Without including any images, repeat the data exactly.

____________

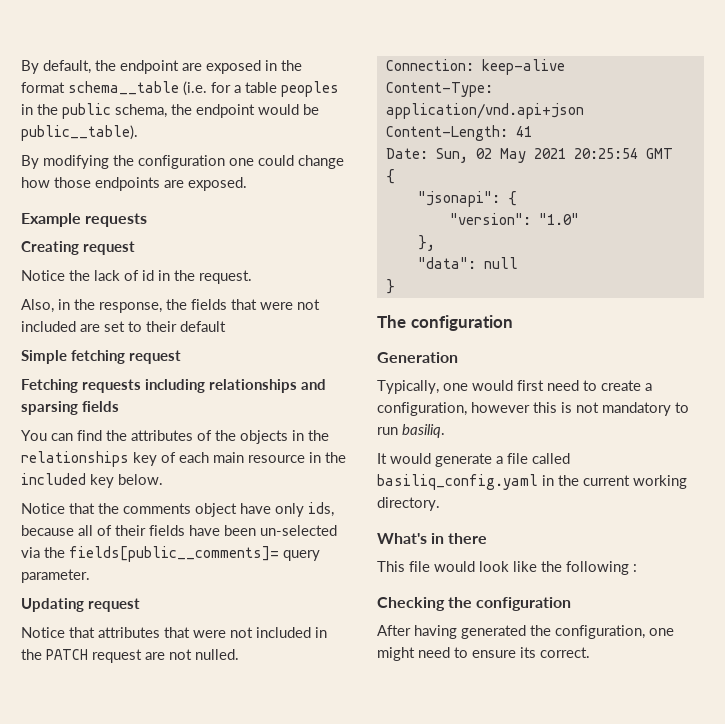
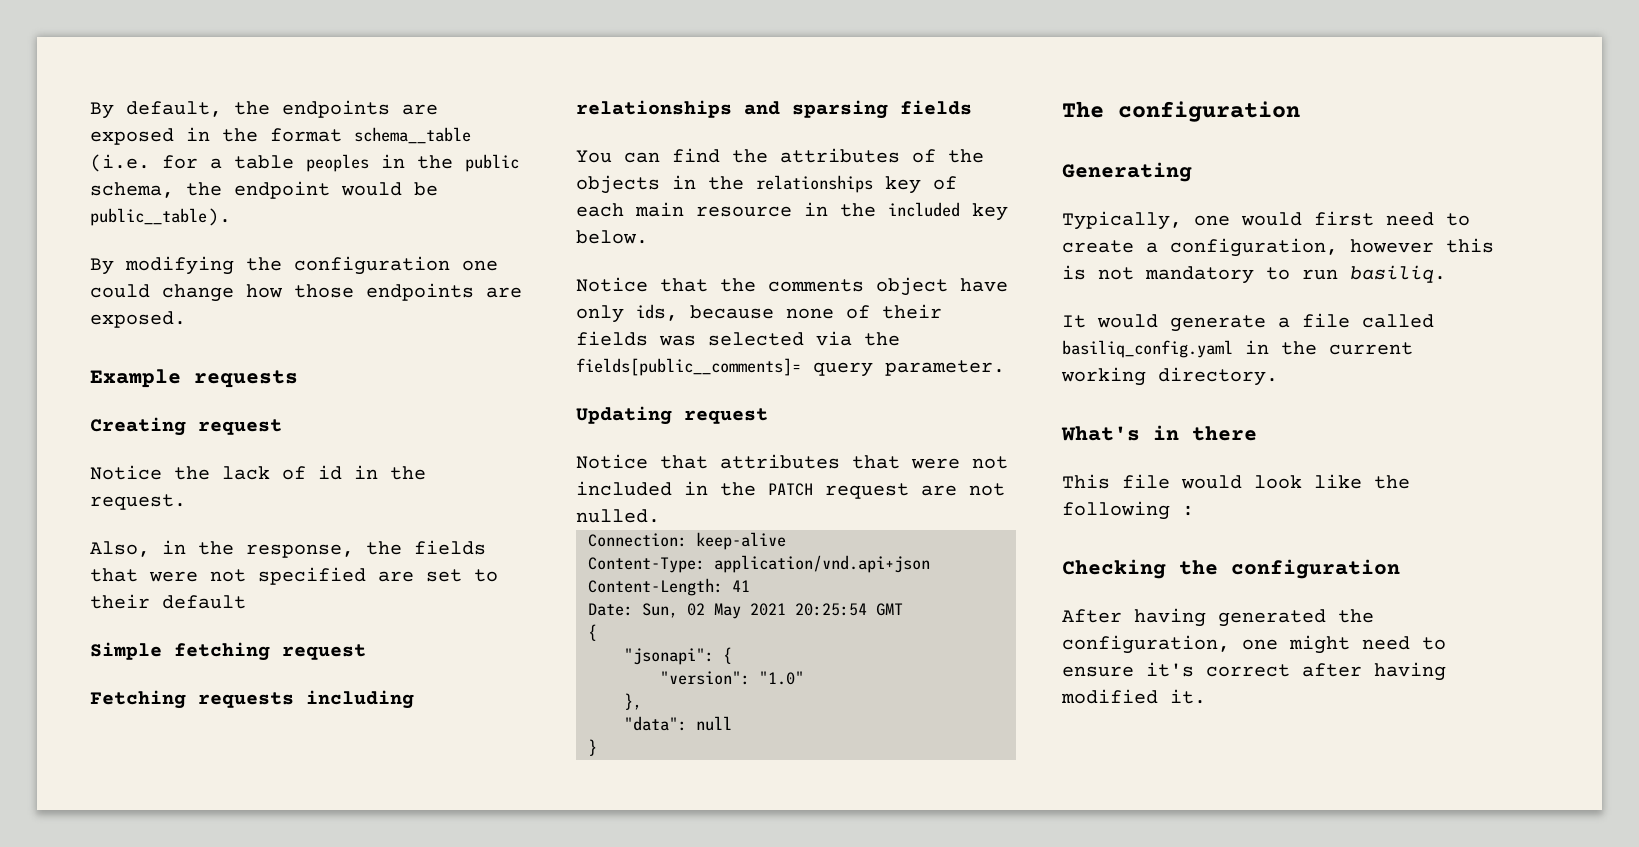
[120,60,179,74] endpoint -> [282,100,390,118] endpoints
[21,321,76,332] included -> [258,567,366,585] specified
[21,525,93,536] because all -> [690,305,834,319] because none
[189,525,337,536] have been un-selected -> [659,332,804,346] was selected
[377,352,458,363] Generation -> [1062,162,1192,182] Generating
[520,647,590,658] its correct. -> [1146,662,1446,681] [1061,689,1206,704] it's correct after having modified it.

____________

OUTPUT OF THE EXERCISE:
[120,60,179,74] endpoint -> [282,100,390,118] endpoints
[21,321,76,332] included -> [258,567,366,585] specified
[21,525,93,536] because all -> [690,305,834,319] because none
[189,525,337,536] have been un-selected -> [659,332,804,346] was selected
[377,352,458,363] Generation -> [1062,162,1192,182] Generating
[520,647,590,658] its correct. -> [1146,662,1446,681] [1061,689,1206,704] it's correct after having modified it.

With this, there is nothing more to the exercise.